Here we are in 2020, my friends. Caucus is a bad word. The Space Force is a real thing, and fake meat is in your 401(k).
In this environment, it's easy to get sucked in by the promise of political tech. But let me tell you, despite what's being promised by newcomers and existing vendors alike, much of it will never happen. Now that you've digested columns about what to expect this year, here's your reality check.
Non-addressable media will never win back market share from addressable media.
Even though the exact numbers in the Borrell report are questionable, the trend toward addressable media is clear. In 2012, 10 percent of political media spending was household addressable (digital, direct mail, and telemarketing). By the next presidential year, addressable media blew past 21 percent of spend.
The 2020 cycle will be 50 percent addressable media. Broadcast television and radio market share are getting crushed and that money is never coming back. By early next decade, broadcast for political and public affairs ends with a whimper, not a bang.
Addressable television at scale has not really arrived.
Here's what isn’t happening today: every television in America is not running personalized ads nonstop. Large players often obfuscate addressability by purposefully confusing it with linear optimization, which is more efficient than gut instinct.
But it's still nowhere near as good as true addressable television, which relies on satellite, IP addressable set-top boxes, or CTV logins. The challenge with these tactics is that they have either high reach or large amounts of addressable inventory, but rarely both.
The political cookie will survive 2020, and maybe even 2022. But diversification is vital.
I wrote two years ago that we're already past "peak cookie,” but that doesn't mean cookies will disappear overnight. While Google is out of the political cookie business, other Demand Side Platforms (DSPs) are picking up the slack and still complying with state and federal law. We’ll be cookie targeting this year and well into the next midterm cycle, along with ISP-authenticated IP targeting, location targeting, and using an all-in approach to reach the right audience.

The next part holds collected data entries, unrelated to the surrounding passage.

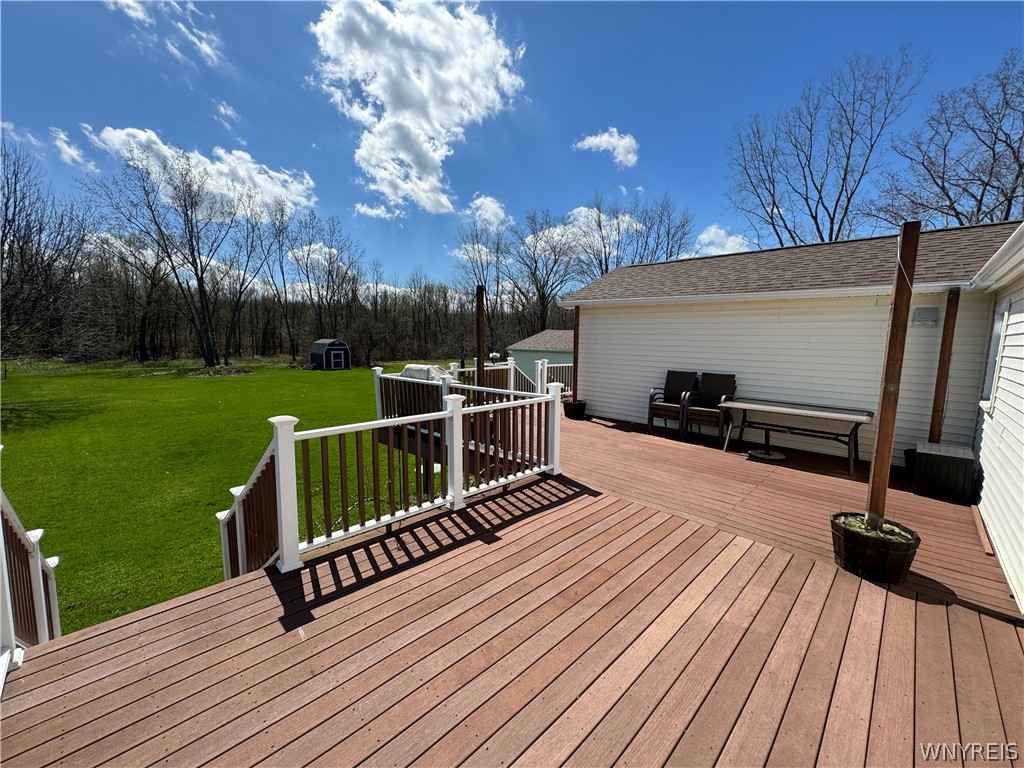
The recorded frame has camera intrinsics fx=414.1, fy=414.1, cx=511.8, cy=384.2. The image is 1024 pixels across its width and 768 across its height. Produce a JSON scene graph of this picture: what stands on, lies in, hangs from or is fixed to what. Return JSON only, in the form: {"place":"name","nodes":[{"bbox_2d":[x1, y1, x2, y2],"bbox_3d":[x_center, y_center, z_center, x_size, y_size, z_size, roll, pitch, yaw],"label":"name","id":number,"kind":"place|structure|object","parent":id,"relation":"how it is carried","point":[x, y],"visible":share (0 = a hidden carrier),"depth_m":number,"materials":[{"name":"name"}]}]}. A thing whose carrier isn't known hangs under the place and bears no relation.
{"place":"outdoors","nodes":[
{"label":"outdoors","id":0,"kind":"place"},
{"bbox_2d":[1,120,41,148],"label":"cloud","id":1,"kind":"structure","parent":0,"point":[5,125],"materials":[{"name":"white"}]},
{"bbox_2d":[49,127,89,168],"label":"cloud","id":2,"kind":"structure","parent":0,"point":[64,147],"materials":[{"name":"white"}]},
{"bbox_2d":[105,0,221,66],"label":"cloud","id":3,"kind":"structure","parent":0,"point":[208,50],"materials":[{"name":"white"}]},
{"bbox_2d":[86,125,316,216],"label":"cloud","id":4,"kind":"structure","parent":0,"point":[257,179],"materials":[{"name":"white"}]},
{"bbox_2d":[215,100,241,131],"label":"cloud","id":5,"kind":"structure","parent":0,"point":[221,108],"materials":[{"name":"white"}]},
{"bbox_2d":[1,356,467,633],"label":"lawn","id":6,"kind":"structure","parent":0,"point":[219,384],"materials":[{"name":"green plant"}]},
{"bbox_2d":[0,137,93,361],"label":"bare tree","id":7,"kind":"object","parent":6,"relation":"on","point":[5,226],"visible":0.99,"depth_m":22.27,"materials":[{"name":"brown plant"}]},
{"bbox_2d":[86,145,242,367],"bbox_3d":[-26.635,-9.813,33.192,11.402,16.895,11.053,2,8,9],"label":"bare tree","id":8,"kind":"object","parent":6,"relation":"on","point":[202,287],"visible":1,"depth_m":32.73,"materials":[{"name":"brown plant"}]},
{"bbox_2d":[187,365,251,376],"bbox_3d":[-20.699,-0.953,29.439,4.541,0.470,4.403,8,10,44],"label":"mulch bed","id":9,"kind":"object","parent":6,"relation":"on","point":[232,371],"visible":0.89,"depth_m":28.85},
{"bbox_2d":[220,193,287,361],"label":"bare tree","id":10,"kind":"object","parent":6,"relation":"on","point":[246,237],"visible":0.98,"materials":[{"name":"brown plant"}]},
{"bbox_2d":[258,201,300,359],"label":"bare tree","id":11,"kind":"object","parent":6,"relation":"on","point":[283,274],"visible":0.95,"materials":[{"name":"brown plant"}]},
{"bbox_2d":[288,212,363,360],"label":"bare tree","id":12,"kind":"object","parent":6,"relation":"on","point":[308,254],"visible":0.97,"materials":[{"name":"brown plant"}]},
{"bbox_2d":[308,338,350,369],"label":"shed","id":13,"kind":"structure","parent":6,"relation":"on","point":[342,345],"materials":[{"name":"blue"}]},
{"bbox_2d":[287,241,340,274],"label":"cloud","id":14,"kind":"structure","parent":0,"point":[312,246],"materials":[{"name":"white"}]},
{"bbox_2d":[352,200,401,219],"label":"cloud","id":15,"kind":"structure","parent":0,"point":[378,211],"materials":[{"name":"white"}]},
{"bbox_2d":[308,0,525,214],"label":"cloud","id":16,"kind":"structure","parent":0,"point":[397,108],"materials":[{"name":"white"}]},
{"bbox_2d":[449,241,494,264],"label":"cloud","id":17,"kind":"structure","parent":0,"point":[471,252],"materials":[{"name":"white"}]},
{"bbox_2d":[466,195,508,229],"label":"cloud","id":18,"kind":"structure","parent":0,"point":[486,203],"materials":[{"name":"white"}]},
{"bbox_2d":[0,406,1022,767],"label":"wooden deck","id":19,"kind":"structure","parent":0,"point":[255,584],"materials":[{"name":"brown wood"}]},
{"bbox_2d":[0,481,61,678],"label":"stair railing","id":20,"kind":"object","parent":19,"relation":"on","point":[54,596],"visible":0.8,"depth_m":2.48,"materials":[{"name":"white"}]},
{"bbox_2d":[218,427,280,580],"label":"stair railing","id":21,"kind":"object","parent":19,"relation":"on","point":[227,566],"visible":0.51,"depth_m":3.48,"materials":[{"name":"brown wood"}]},
{"bbox_2d":[221,378,564,574],"bbox_3d":[-0.873,0.715,4.311,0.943,1.229,3.659,8,10,44],"label":"deck railing","id":22,"kind":"object","parent":19,"relation":"on","point":[458,487],"visible":0.91,"depth_m":3.81,"materials":[{"name":"white"}]},
{"bbox_2d":[400,363,452,380],"bbox_3d":[-2.291,-0.178,11.280,1.770,0.744,1.278,8,10,44],"label":"covered grill","id":23,"kind":"object","parent":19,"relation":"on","point":[414,368],"visible":0.45,"depth_m":10.86,"materials":[{"name":"white fabric"}]},
{"bbox_2d":[371,360,555,432],"bbox_3d":[-0.760,0.252,9.012,4.310,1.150,3.090,8,10,44],"label":"deck railing","id":24,"kind":"object","parent":19,"relation":"on","point":[378,373],"visible":0.44,"depth_m":9.04,"materials":[{"name":"white"}]},
{"bbox_2d":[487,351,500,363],"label":"lamp","id":25,"kind":"object","parent":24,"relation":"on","point":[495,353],"visible":0.64,"depth_m":14.27,"materials":[{"name":"white"}]},
{"bbox_2d":[476,285,485,398],"bbox_3d":[-0.589,-0.492,7.664,0.191,2.591,0.193,8,10,44],"label":"wooden post","id":26,"kind":"object","parent":19,"relation":"on","point":[480,338],"visible":0.7,"depth_m":7.57,"materials":[{"name":"brown wood"}]},
{"bbox_2d":[445,357,569,397],"bbox_3d":[0.349,-0.053,10.755,3.197,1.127,2.808,8,10,44],"label":"deck railing","id":27,"kind":"object","parent":19,"relation":"on","point":[539,381],"visible":0.39,"depth_m":10.78,"materials":[{"name":"white"}]},
{"bbox_2d":[563,399,586,419],"bbox_3d":[1.328,0.538,8.778,0.487,0.341,0.497,8,10,44],"label":"plant pot","id":28,"kind":"object","parent":19,"relation":"on","point":[569,405],"visible":0.79,"depth_m":8.58,"materials":[{"name":"black"}]},
{"bbox_2d":[572,308,580,401],"bbox_3d":[1.324,-0.623,8.594,0.161,2.026,0.158,8,10,44],"label":"wooden post","id":29,"kind":"object","parent":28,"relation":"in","point":[575,360],"visible":0.7,"depth_m":8.56,"materials":[{"name":"brown wood"}]},
{"bbox_2d":[647,370,698,435],"bbox_3d":[2.931,0.314,7.461,0.688,1.077,0.808,5,9,33],"label":"patio chair","id":30,"kind":"object","parent":19,"relation":"on","point":[677,384],"visible":0.89,"depth_m":7.48,"materials":[{"name":"wicker"}]},
{"bbox_2d":[681,372,737,440],"bbox_3d":[3.378,0.366,6.998,0.695,1.083,0.798,8,10,44],"label":"patio chair","id":31,"kind":"object","parent":19,"relation":"on","point":[715,392],"visible":0.89,"depth_m":7.02,"materials":[{"name":"wicker"}]},
{"bbox_2d":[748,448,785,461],"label":"umbrella base","id":32,"kind":"object","parent":19,"relation":"on","point":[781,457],"visible":0.96,"depth_m":6.02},
{"bbox_2d":[717,397,873,475],"bbox_3d":[4.049,0.717,6.069,1.885,0.753,0.797,8,10,44],"label":"table","id":33,"kind":"object","parent":19,"relation":"on","point":[804,411],"visible":0.99,"depth_m":5.87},
{"bbox_2d":[831,512,919,583],"bbox_3d":[2.769,1.254,3.223,0.554,0.333,0.553,8,10,44],"label":"planter","id":34,"kind":"object","parent":19,"relation":"on","point":[844,534],"visible":0.77,"depth_m":3.03,"materials":[{"name":"brown wood"}]},
{"bbox_2d":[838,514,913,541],"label":"plant","id":35,"kind":"object","parent":34,"relation":"in","point":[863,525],"visible":0.38,"depth_m":3.10,"materials":[{"name":"green plant"}]},
{"bbox_2d":[865,220,920,529],"bbox_3d":[2.888,-0.002,3.173,0.128,2.387,0.128,8,10,44],"label":"wooden post","id":36,"kind":"object","parent":34,"relation":"in","point":[874,480],"visible":0.87,"depth_m":3.13,"materials":[{"name":"brown wood"}]},
{"bbox_2d":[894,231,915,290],"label":"rope","id":37,"kind":"object","parent":36,"relation":"hanging from","point":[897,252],"visible":0.76,"depth_m":2.97,"materials":[{"name":"white plastic"}]},
{"bbox_2d":[904,448,916,480],"bbox_3d":[5.192,1.033,5.199,0.411,0.355,0.417,8,10,44],"label":"planter pot","id":38,"kind":"object","parent":19,"relation":"on","point":[908,459],"visible":0.29,"depth_m":5.21,"materials":[{"name":"black"}]},
{"bbox_2d":[928,288,961,443],"bbox_3d":[5.314,-0.070,5.147,0.143,2.274,0.137,8,10,44],"label":"wooden post","id":39,"kind":"object","parent":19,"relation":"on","point":[948,328],"visible":0.84,"depth_m":5.10,"materials":[{"name":"brown wood"}]},
{"bbox_2d":[913,442,976,502],"bbox_3d":[4.901,0.989,4.736,0.501,0.496,0.571,8,10,44],"label":"storage box","id":40,"kind":"object","parent":19,"relation":"on","point":[927,457],"visible":0.97,"depth_m":4.53,"materials":[{"name":"black plastic"}]},
{"bbox_2d":[0,0,1023,294],"label":"sky","id":41,"kind":"structure","parent":0,"point":[679,186],"materials":[{"name":"blue"}]},
{"bbox_2d":[509,328,572,385],"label":"house","id":42,"kind":"structure","parent":0,"point":[528,343],"depth_m":25.38,"materials":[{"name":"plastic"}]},
{"bbox_2d":[520,205,640,265],"label":"cloud","id":43,"kind":"structure","parent":0,"point":[556,231],"materials":[{"name":"white"}]},
{"bbox_2d":[573,127,638,167],"label":"cloud","id":44,"kind":"structure","parent":0,"point":[605,138],"materials":[{"name":"white"}]},
{"bbox_2d":[691,225,749,255],"label":"cloud","id":45,"kind":"structure","parent":0,"point":[707,239],"materials":[{"name":"white"}]},
{"bbox_2d":[564,221,1019,464],"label":"house","id":46,"kind":"structure","parent":0,"point":[863,392],"depth_m":6.49,"materials":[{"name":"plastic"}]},
{"bbox_2d":[911,307,938,326],"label":"vent","id":47,"kind":"object","parent":46,"relation":"attached to","point":[925,317],"visible":0.97,"depth_m":5.22,"materials":[{"name":"grey"}]},
{"bbox_2d":[969,225,1023,615],"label":"house wall","id":48,"kind":"structure","parent":0,"point":[993,519],"depth_m":3.51,"materials":[{"name":"white plastic"}]},
{"bbox_2d":[979,297,1012,411],"bbox_3d":[4.998,-0.273,4.197,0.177,1.250,0.772,8,10,44],"label":"window","id":49,"kind":"structure","parent":48,"relation":"in","point":[1008,313],"depth_m":4.34,"materials":[{"name":"white"}]},
{"label":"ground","id":50,"kind":"structure","parent":0},
{"bbox_2d":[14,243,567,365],"label":"tree line","id":51,"kind":"object","parent":50,"relation":"on","point":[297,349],"visible":0.61,"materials":[{"name":"brown wood"}]},
{"bbox_2d":[453,220,510,349],"label":"bare tree","id":52,"kind":"object","parent":50,"relation":"on","point":[473,269],"visible":0.8,"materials":[{"name":"brown plant"}]},
{"bbox_2d":[509,209,578,333],"label":"bare tree","id":53,"kind":"object","parent":50,"relation":"on","point":[543,293],"visible":0.88,"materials":[{"name":"brown plant"}]},
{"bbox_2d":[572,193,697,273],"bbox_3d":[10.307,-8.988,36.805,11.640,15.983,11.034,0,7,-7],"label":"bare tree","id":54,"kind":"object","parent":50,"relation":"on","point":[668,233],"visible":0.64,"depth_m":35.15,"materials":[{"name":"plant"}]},
{"bbox_2d":[725,51,923,246],"bbox_3d":[16.241,-8.419,22.569,9.210,16.591,9.705,0,7,-5],"label":"bare tree","id":55,"kind":"object","parent":50,"relation":"on","point":[806,198],"visible":0.89,"depth_m":21.20,"materials":[{"name":"plant"}]},
{"bbox_2d":[871,50,1023,228],"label":"bare tree","id":56,"kind":"object","parent":50,"relation":"on","point":[995,160],"visible":0.86,"depth_m":17.00,"materials":[{"name":"brown plant"}]}
]}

Overhaul of federal campaign disclosure laws won't happen in an election year.
Regulating 2020 with 1990-era laws just doesn't work. That's abundantly clear. But don't expect anything from the FEC or Congress this year. Any regulations or limitations you see in the political digital state will come from states and private actors. That's suboptimal unless you're a lawyer.
Cross channel attribution needs to happen but won't, except for the largest projects.
The challenge with cross-channel attribution, except in certain circumstances with closed-loop reporting, is that different channels (also known as competitors) don't like sharing credit for victories. It'll be a long time before vendors get this right for smaller commercial projects or really anything in the political and public affairs space.
Facebook political ads won't go away.
We know this now after they let us dangle in the wind for months following Google and Twitter's political ad moves. By their own admission, the business model for low-dollar political advertising on Facebook is poor. But the company has a dilemma: exit the political ad business and get accused of torpedoing democracy, or remain and get accused of subverting it while having their costs go up.
Either way, they haven't determined the right way to say, "No thanks." Instead we will spend the year talking about free expression, which isn't really a thing on private property, like Facebook.
Location targeting won't explode.
We all love privacy-compliant location data for public affairs projects or specific electioneering use cases like GOTV, but this isn't a replacement for an old fashioned voter file. While everyone enjoys a good geofence project, location data doesn't scale well and will never gain large market share.
Looking at 2020, trendlines are our friend. Read them or risk writing a crappy business plan for your political and public affairs organization. This is the year that we fix a lot of the things wrong with the political digital ecosystem and create some accountability where it's been lacking. That said, the political technical revolution doesn't happen with a marching band down K Street. It's incremental, messy, and bound to overpromise.
Jordan Lieberman is Vice President & General Manager, Political & Public Affairs at a4 Media.